Jeff Reilly, president of business development for Amec Foster Wheeler PLC, has observed modularization is "being used a heck of a lot more in this midstream space in the US than traditional stick-built. Part of it was a little less bespoke [specifications] like there were in other parts of the onshore business and part of it was just the rapid nature of an infrastructure that needed to get built out in the US with all the shale oil and gas that needed to get to markets." More so than modularization, Reilly said, the conversation has revolved around general capital efficiency because of lower oil and gas prices. "How do you economically get that asset out of the ground at a lower price?" That could mean "modularization where it makes sense, copying designs, not having bespoke designs for everything, and not having everything absolutely fit for purpose," he said.

Keller said the typical plant train in the US "is now either 200 MMcfd or 300 MMcfd, ordered from TH Russell-Honeywell, and mostly modular in terms of the design of the key components." According to the company's web site, UOP Russell's line of modular plants claims a "6-months faster speed to first gas for many projects than competitive offerings." Keller continued, "If the train is a bolt-on addition at an existing site, there's no need for lead time to bring in utilities and set up the site, so the lead time is permitting, which was 18-24 months and now is probably more like 9-12. If it's greenfield, like the [EPP] plants at Orla, [Tex.,] it's still 18-24 months from permitting to operation.

"The construction challenges are largely the issues involved in hiring, mobilizing, and housing a workforce in remote locations that basically has to camp out for the duration of the project since there is very little in the way of civilization around some of these sites," Keller explained. "Specialized craft labor such as [instrumentation and electrical] techs, specialized welders, and so on wouldn't be able to commute and work a 12-hr day.

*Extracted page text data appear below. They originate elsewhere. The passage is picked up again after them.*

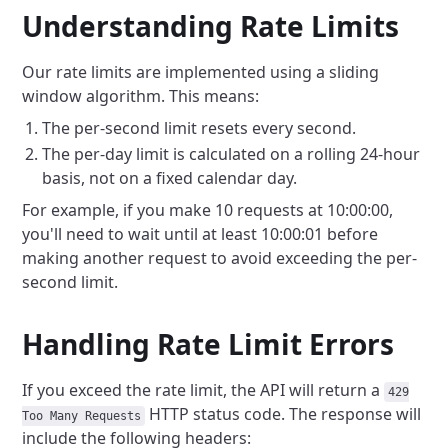
Understanding Rate Limits
Our rate limits are implemented using a sliding
window algorithm. This means:
The per-second limit resets every second.
The per-day limit is calculated on a rolling 24-hour
basis, not on a fixed calendar day.
For example, if you make 10 requests at 10:00:00,
you'll need to wait until at least 10:00:01 before
making another request to avoid exceeding the per-
second limit.
Handling Rate Limit Errors
If you exceed the rate limit, the API will return a
429
HTTP status code. The response will
Too Many Requests
include the following headers: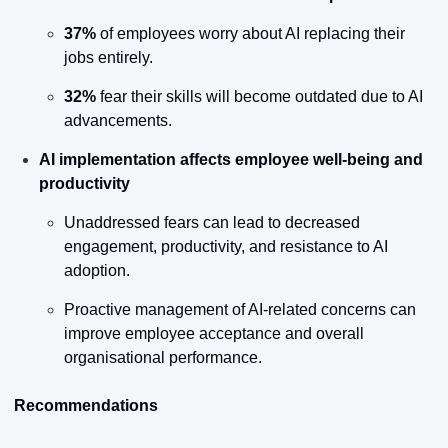
37%
 of employees worry about AI replacing their 
jobs entirely.
32%
 fear their skills will become outdated due to AI 
advancements.
AI implementation affects employee well-being and 
productivity
Unaddressed fears can lead to decreased 
engagement, productivity, and resistance to AI 
adoption.
Proactive management of AI-related concerns can 
improve employee acceptance and overall 
organisational performance.
Recommendations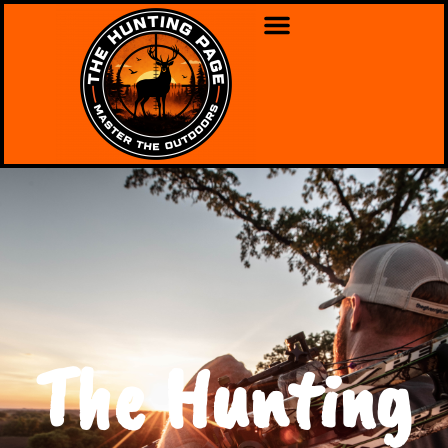
The Hunting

"Gas plant construction cost rules of thumb have gone down from $1/Mcf of capacity-[such as] $300 million for a 300 MMcfd plant-to as low as 50¢/Mcf now on an existing site. There isn't a huge rate of return anymore on building just processing plants since there are so many companies trying to do it. The integrated midstream companies can offer service packages that include processing and takeaway for the marketable products that allow them to tailor the terms of a deal to appeal to the people who make the decisions, and these days processing is heading toward more of a breakeven proposition to gain control of the gas and liquid volumes.

"A lot of folks need to be thinking about how the rise of the integrated midstream company will change the nature of the business. For instance, both [EPP] and [ETP] can now offer services to move gas, NGLs, and crude oil all the way from the plant or field to the export markets, including loading for everything other than natural gas," Keller said. "It's not just about NGLs anymore."